Q5. What is the effect of CpG1018 on the antigen stability of the RBD?

Reduced dosing of CpG1018 could lessen the impact on the stability of the RBD antigen while still eliciting balanced Th1 and Th2 cellular responses (36). 

Q6. What are the main reasons why vaccines are inaccessible in southeast Asia?

Vaccines based on mRNA have been shown to be effective against emerging variants (40, 41), but remain largely inaccessible in southeast Asia and Africa due to high costs and cold chain requirements. 

Q7. What is the definition of the titers?

SARS-CoV-2 neutralization titers were defined as the sample dilution at which a 50% reduction in relative light unit (RLU) was observed relative to the average of the virus control wells. 

Q8. What was the effect of the alum and CpG1018 vaccines?

The authors observed significant IFNγ expression in cells from both the alum formulation and the alum and CpG1018 formulation after two doses. 

Q9. How long after infection were the lysates lysed?

48 h after infection, cells were lysed in Steady-Glo Luciferase Assay Reagent (Promega) according to the manufacturer’s instructions. 

Q10. How many copies of sgRNA were used per mL of BAL fluid?

C for 1 s and 60º C for 20 s. Standard curves were used to calculate sgRNA copies per mL of BAL fluid or per swab; the quantitative assay sensitivity was 50 copies per mL or per swab. 

Q11. What is the effect of the conjugated RBD-VLP vaccine?

The formulation with alum and CpG1018 at the concentrations used here appears to have altered the antigenicity of the RBD-VLP antigen, potentially leading to a reduced humoral immune response. 

Q12. What was the process used to produce the SpyCatcher nanoparticles?

Production of unformulated drug substance Hepatitis B Surface Antigen (HBsAg) SpyCatcher nanoparticles were produced in a GMP process at the Serum Institute of India. 

Q13. What is the role of the RBD-VLP vaccine booster?

There is growing interest, therefore, in the utility of RBD-based vaccine boosters to provide immunity against emerging variants of SARS-CoV-2 that may escape antibody responses induced by vaccination against the Wuhan-Hu-1 or D614G spike protein. 

Q14. What was the sgRNA score for each lung lobe?

Two lung lobes (1 section from the right and left caudal lung lobes) were assessed and scored (1-4) for each of the following lesions:1) Interstitial inflammation and septal thickening 2) Eosinophilic interstitial infiltrate 3) Neutrophilic interstitial infiltrate 4) Hyaline membranes 

Q15. What is the way to prevent COVID-19?

This modular design of protein antigens paired with existing large-scale manufacturing capacity in yeast demonstrates a vaccine platform that could keep pace with an evolving COVID-19 pandemic, and provide better access to COVID-19 vaccines around the globe. 

Q16. How many cycles of 95oC were used?

Reactions were carried out in duplicate for samples and standards on the QuantStudio 6 and 7 Flex Real-Time PCR Systems (Applied Biosystems) with the following thermal cycling conditions: initial denaturation at 95ºC for 20 s, followed be 45 cycles of 95º 

Q17. What was the effect of the alum vaccine on the cynomolgu?

The authors observed ~30% less binding to human ACE2 for the alum and CpG1018 formulation compared to the formulation with alum only (competitive ELISA) (Fig.

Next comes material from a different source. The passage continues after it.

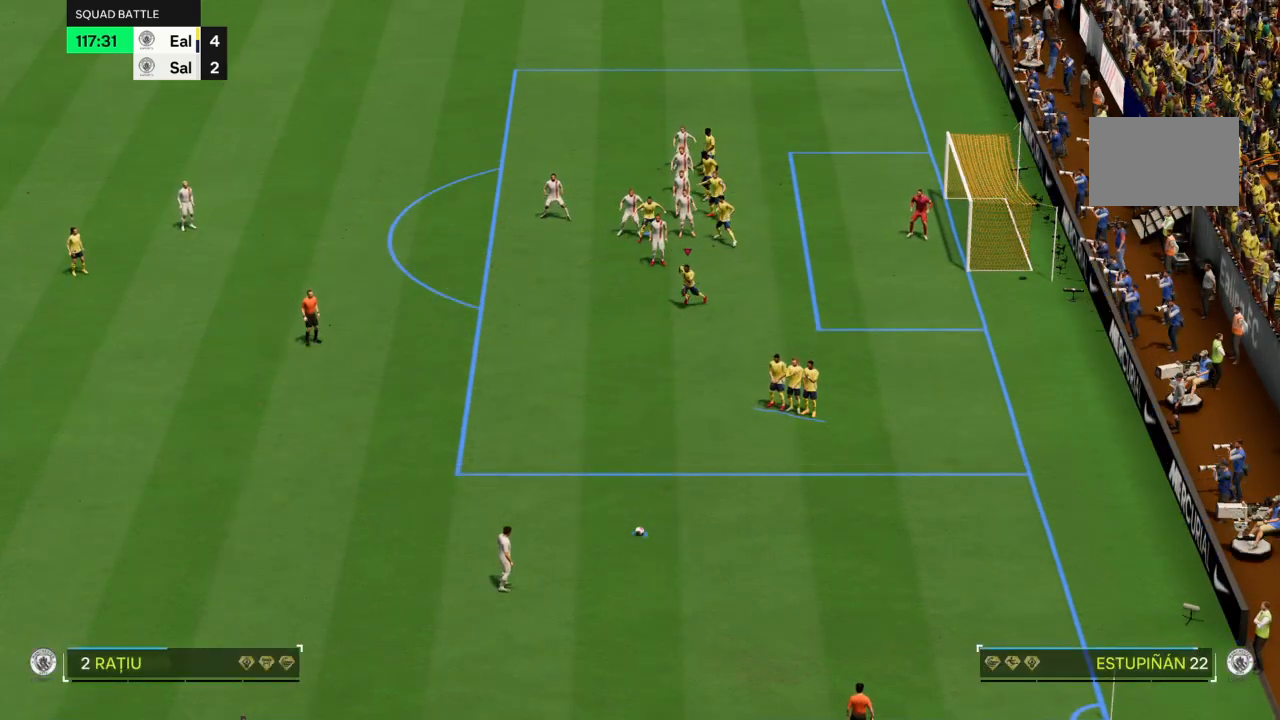
{"buttons": ["L2"], "left_stick": "center", "right_stick": "center", "events": [[100, "left_stick", "center"]]}
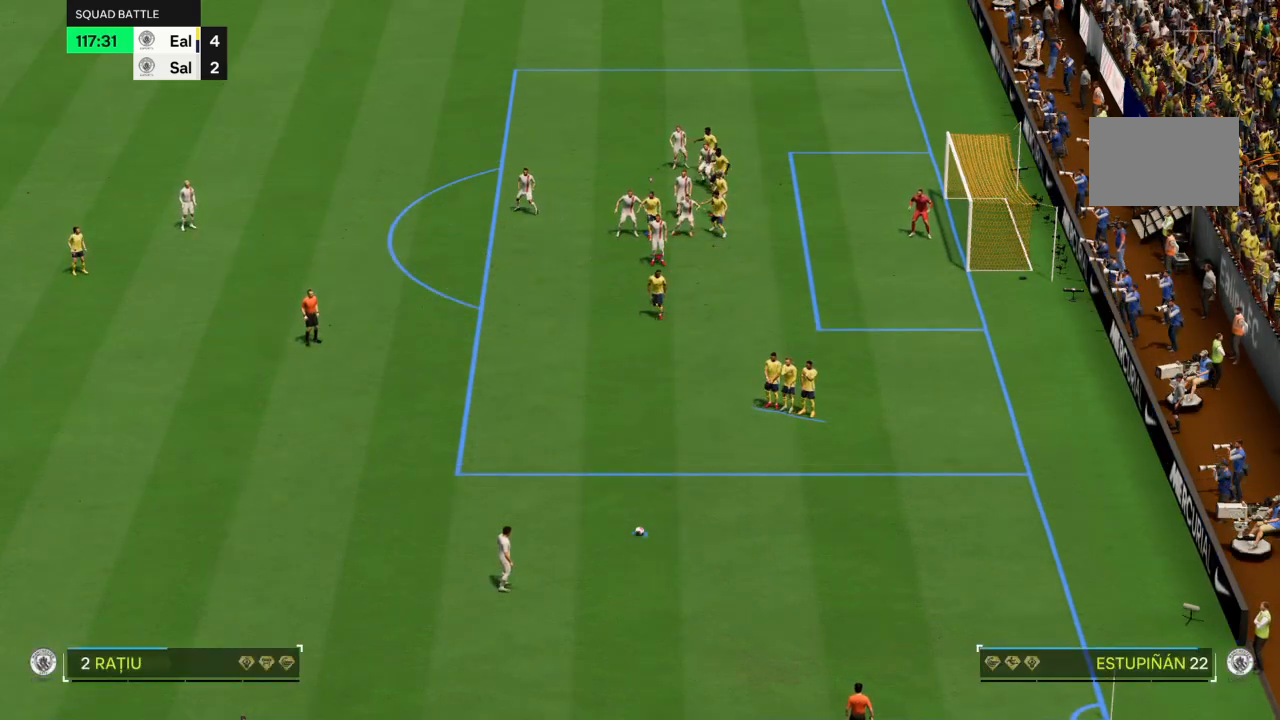
{"buttons": ["L2"], "left_stick": "right", "right_stick": "center", "events": [[334, "left_stick", "right"]]}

S2C). 

Q18. What is the role of the vaccine candidate in preventing COVID-19?

The authors show that this vaccine candidate elicits a strong immune response in cynomolgus macaques and protects against SARS-CoV-2 challenge. 

Q19. What is the effect of the RBD-VLP vaccine on the upper respiratory tract?

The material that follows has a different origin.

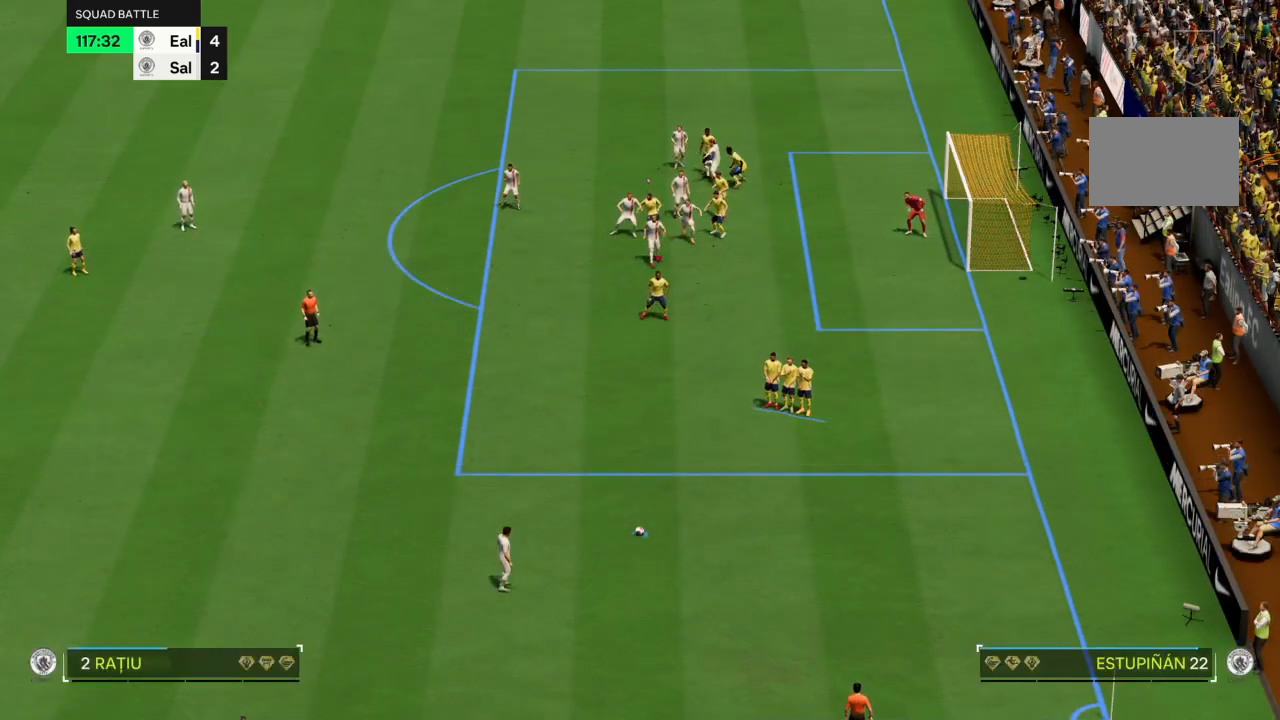
{"buttons": ["R2"], "left_stick": "down-left", "right_stick": "center", "events": [[67, "left_stick", "down-left"], [334, "R2", "down"], [367, "L2", "up"]]}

Both formulations of the RBD-VLP vaccine significantly reduced the levels of detected sgRNA in the upper respiratory tract (Fig. 3A), and no sgRNA was detected after day 4 post challenge from the group immunized with RBD-VLP formulated with alum (Fig. 3B). 

Q20. What is the reason for the difference in the antigenicity of the RBD?

The authors attributed this difference to a reduction in antigenicity of the RBD; inclusion of CpG may impact the structural integrity of the RBD, leading to altered antigenicity. 

Q21. How long before the vaccine was formulated?

Another multimeric RBD vaccine has reported robust humoral responses in nonhuman primates with the same dose of CpG1018 (35), but in that instance, the vaccine was formulated 30 minutes prior to injection.